* EXCERPT PROVIDED

- Opening Delimiter -

Using the C# Facebook SDK 5.0.3 everything works fine whit the client.Get("/me").
But when retrieving the status, I should get aan arraylist "data" with all the status messages according to the facebook Graph API, but instead my data array is empty and I get a 'Index out of bounds' exception.
Does anyone have an idea what my problem could be?
if (Request.Params["code"] != null)
{
var client = new FacebookClient(GetAccessToken());
dynamic me = client.Get("/me");
imgUser.ImageUrl = "https://graph.facebook.com/" + me.id + "/picture";
lblUsername.Text = me.name;
lblHometown.Text = me.hometown.name;
lblBirthday.Text = me.birthday;
lblCurrenttown.Text = me.location.name;
lblEmail.Text = me.email;
lblOpleidingen.Text = "";
lblOpleidingen.Text += me.education[1].type + ": " + me.education[1].school.name + ", " + me.education[1].year.name + "<br />"
+ me.education[0].type + ": " + me.education[0].school.name + ", " + me.education[0].year.name;
lblSex.Text = me.gender;
dynamic status = client.get("/me/statuses");
txtStatus.Text = status.data[0].message;
}
It requires the read_stream permission. Ensure you have it.
Your permission array should look like follows:
string[] extendedPermissions = new[] { "user_about_me", "read_stream" };
if (extendedPermissions != null && extendedPermissions.Length > 0)
{
var scope = new StringBuilder();
scope.Append(string.Join(",", extendedPermissions));
parameters["scope"] = scope.ToString();
}
furthermore your second get() should be capitalized: Get()
dynamic status = client.get("/me/statuses");
dynamic status = client.Get("/me/statuses");

- Closing Delimiter -

[Data records]
- Opening Delimiter -

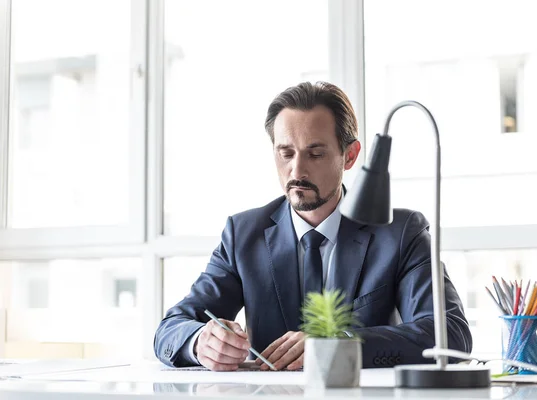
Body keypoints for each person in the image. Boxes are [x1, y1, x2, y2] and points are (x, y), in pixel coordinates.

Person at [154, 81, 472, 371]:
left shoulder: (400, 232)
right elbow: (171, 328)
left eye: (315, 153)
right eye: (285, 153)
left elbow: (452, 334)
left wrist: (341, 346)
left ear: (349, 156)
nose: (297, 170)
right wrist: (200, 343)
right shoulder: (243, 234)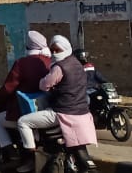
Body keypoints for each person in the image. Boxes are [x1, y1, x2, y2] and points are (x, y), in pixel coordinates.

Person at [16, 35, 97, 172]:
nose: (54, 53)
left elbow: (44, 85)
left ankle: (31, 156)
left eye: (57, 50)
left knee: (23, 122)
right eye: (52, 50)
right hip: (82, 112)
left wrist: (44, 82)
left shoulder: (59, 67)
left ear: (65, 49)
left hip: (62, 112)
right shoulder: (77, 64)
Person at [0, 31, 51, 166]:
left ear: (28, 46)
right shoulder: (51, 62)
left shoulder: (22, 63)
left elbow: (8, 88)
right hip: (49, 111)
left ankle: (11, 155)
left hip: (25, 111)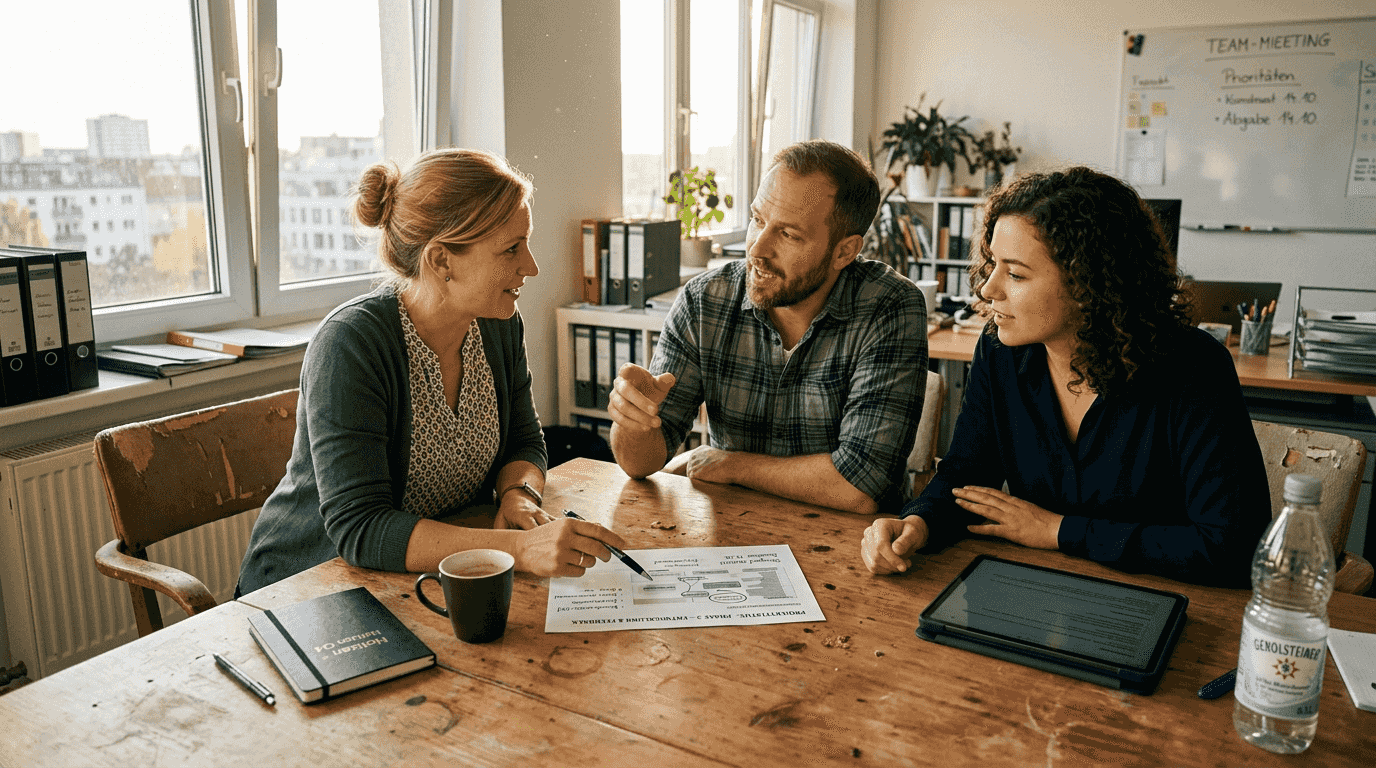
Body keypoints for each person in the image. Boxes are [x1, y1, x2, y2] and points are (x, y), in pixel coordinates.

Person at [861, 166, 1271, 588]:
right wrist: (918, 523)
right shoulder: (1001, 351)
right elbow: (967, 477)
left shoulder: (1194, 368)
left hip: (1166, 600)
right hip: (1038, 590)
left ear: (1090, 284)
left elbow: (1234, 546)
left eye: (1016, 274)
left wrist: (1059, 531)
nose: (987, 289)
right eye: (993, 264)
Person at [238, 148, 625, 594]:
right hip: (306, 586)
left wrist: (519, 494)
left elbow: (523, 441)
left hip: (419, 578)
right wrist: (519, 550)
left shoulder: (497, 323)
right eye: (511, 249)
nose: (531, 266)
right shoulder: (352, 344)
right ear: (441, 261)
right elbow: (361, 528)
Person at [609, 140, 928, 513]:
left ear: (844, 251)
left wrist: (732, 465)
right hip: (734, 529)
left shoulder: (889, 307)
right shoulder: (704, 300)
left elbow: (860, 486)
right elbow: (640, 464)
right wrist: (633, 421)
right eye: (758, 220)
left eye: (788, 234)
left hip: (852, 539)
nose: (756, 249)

- Closing Delimiter -

* WHAT YOU WILL DO
Reproduce everything in the Facebook SDK thread from "Using the C#" down to "of bounds' exception.". The records play no part here.

* ANSWER FOR THE TASK
Using the C# Facebook SDK 5.0.3 everything works fine whit the client.Get("/me").
But when retrieving the status, I should get aan arraylist "data" with all the status messages according to the facebook Graph API, but instead my data array is empty and I get a 'Index out of bounds' exception.